L'argument en faveur de l'internalisation, au moins de la fonction de supervision, voire de la gestion complète des actifs, devient convaincant dès que les actifs investissables dépassent environ $50M, $75M, selon la complexité du dossier. À ce niveau, il est possible de faire appel à un directeur des investissements à temps partiel ou à un CFO familial chargé de la supervision, pour un coût bien inférieur aux frais générés par une structure de gestion externe à plusieurs niveaux. La famille bénéficie d'une plus grande transparence sur ce qu'elle détient, les raisons de ces détentions et le coût total de la détention, informations que les gestionnaires externes ont peu d'intérêt à agréger et à présenter clairement.
Cette fonction de supervision facilite également l'accès. Les opportunités d'investissement direct de qualité institutionnelle, les droits de co-investissement aux côtés de fonds de Private Equity et les opérations de type club deal entre familles de taille comparable ne sont généralement pas accessibles aux familles qui interviennent sur les marchés exclusivement via des canaux de banque de détail ou de banque privée. Le family office témoigne d'un engagement sérieux et met en place l'infrastructure opérationnelle, documentation KYC, structures des entités, processus décisionnels, dont les contreparties ont besoin avant de proposer des conditions institutionnelles.

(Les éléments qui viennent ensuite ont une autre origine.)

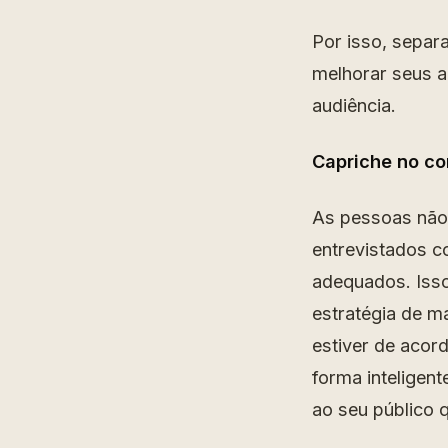
Por isso, sepa
melhorar seus a
audiência.
Capriche no co
As pessoas não
entrevistados c
adequados. Isso
estratégia de ma
estiver de acor
forma inteligen
ao seu público 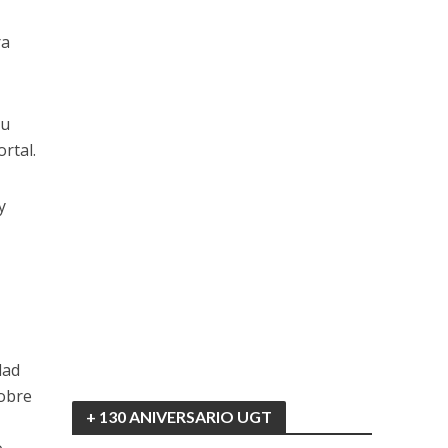
ra
su
rtal.
y
dad
obre
+ 130 ANIVERSARIO UGT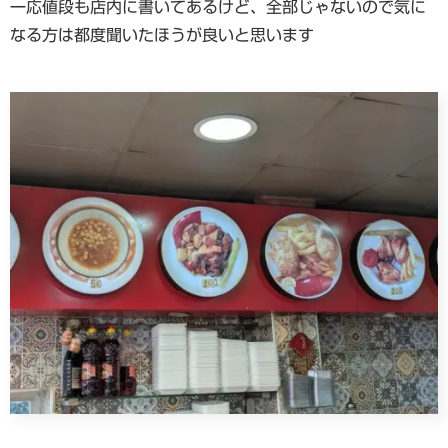
一応値段も店内に書いてあるけど、全部じゃないので気に
なる方は都度聞いたほうが良いと思います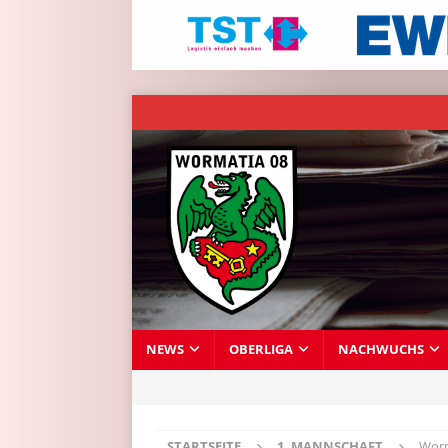
NEWS
OBERLIGA
NACHWUCHS
STARTSEITE
1. MANNSCHAFT
Worm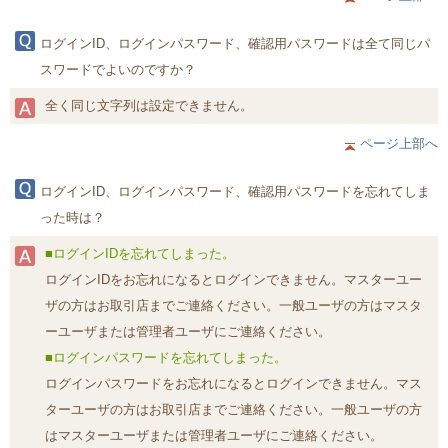
ログインID、ログインパスワード、確認用パスワードは全て同じパ
スワードでよいのですか？
全く同じ文字列は設定できません。
ページ上部へ
ログインID、ログインパスワード、確認用パスワードを忘れてしま
った時は？
■ログインIDを忘れてしまった。
ログインIDをお忘れになるとログインできません。マスターユー
ザの方はお取引店までご連絡ください。一般ユーザの方はマスタ
ーユーザまたは管理者ユーザにご連絡ください。
■ログインパスワードを忘れてしまった。
ログインパスワードをお忘れになるとログインできません。マス
ターユーザの方はお取引店までご連絡ください。一般ユーザの方
はマスターユーザまたは管理者ユーザにご連絡ください。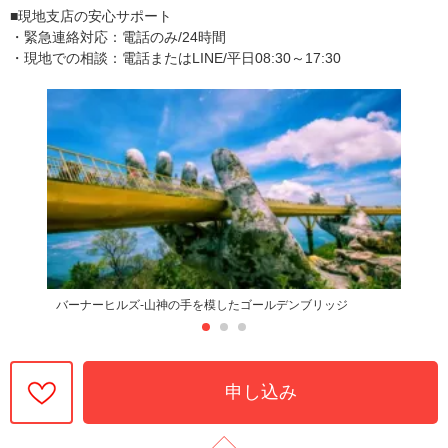
■現地支店の安心サポート
・緊急連絡対応：電話のみ/24時間
・現地での相談：電話またはLINE/平日08:30～17:30
バーナーヒルズ-山神の手を模したゴールデンブリッジ
申し込み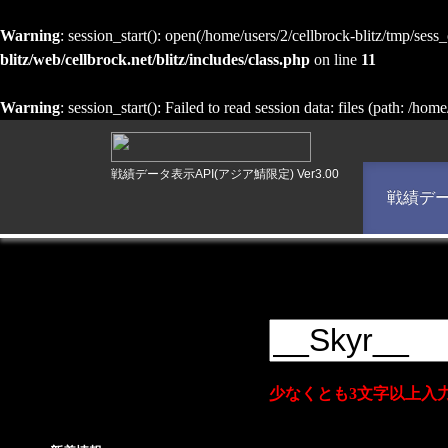
Warning
: session_start(): open(/home/users/2/cellbrock-blitz/tmp/se
blitz/web/cellbrock.net/blitz/includes/class.php
on line
11
Warning
: session_start(): Failed to read session data: files (path: /hom
戦績データ表示API(アジア鯖限定) Ver3.00
戦績デ
少なくとも3文字以上入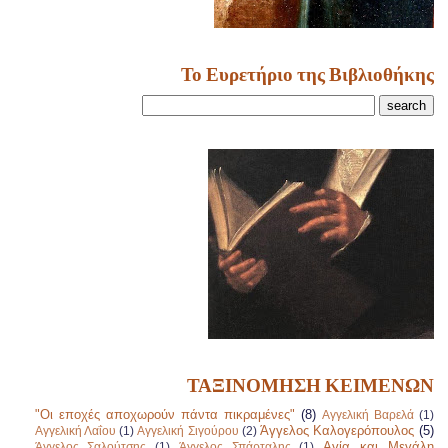
Το Ευρετήριο της Βιβλιοθήκης
ΤΑΞΙΝΟΜΗΣΗ ΚΕΙΜΕΝΩΝ
"Οι εποχές αποχωρούν πάντα πικραμένες"
(8)
Αγγελική Βαρελά
(1)
Άγγελος Καλογερόπουλος
(5)
Αγγελική Λαΐου
(1)
Αγγελική Σιγούρου
(2)
Αγία και Μεγάλη
Άγγελος Σαλούτσης
(1)
Άγγελος Σπάρταλης
(1)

Construire de manière réfléchie plutôt que rénover dans l'urgence
Ces cinq facteurs n'ont pas le même poids dans toutes les situations familiales. Un fondateur de première génération sur le point de céder son entreprise se trouve dans une situation différente de celle d'une famille de troisième génération gérant la transmission d'un family office déjà structuré. Mais le point commun est le suivant : chaque facteur est plus facile et moins coûteux à traiter de manière proactive que réactive.
Les familles qui créent les structures les plus stables sur le long terme partagent une caractéristique notable : elles rédigent une déclaration d'intention claire avant de procéder à leur premier recrutement ou de choisir leur premier gestionnaire. Cette déclaration expose, en termes simples, la raison d'être du family office, les personnes qu'il sert, la manière dont les décisions seront prises et ce que l'on entend par « succès » sur un horizon de dix ans. Il ne s'agit pas d'un plan stratégique au sens de l'entreprise. Il s'agit d'un accord entre les membres de la famille fondatrice sur la raison d'être de la structure, rédigé au moment où cet accord est le plus aisé à conclure, avant que la structure elle-même ne devienne une source de conflits d'intérêts.
Les familles qui font l'impasse sur cette étape pour se concentrer sur des décisions opérationnelles précoces, choix d'une juridiction, constitution d'un comité d'investissement, recrutement d'une équipe, se voient généralement contraintes de revenir sur des questions fondamentales sous pression, précisément au moment où le coût d'un désaccord est le plus élevé et où les possibilités de restructuration sont les plus limitées. Les cinq facteurs décrits ci-dessus ne sont pas seulement des éléments déclencheurs de la création d'une structure. Ce sont les points à l'ordre du jour de cette première conversation, la plus importante.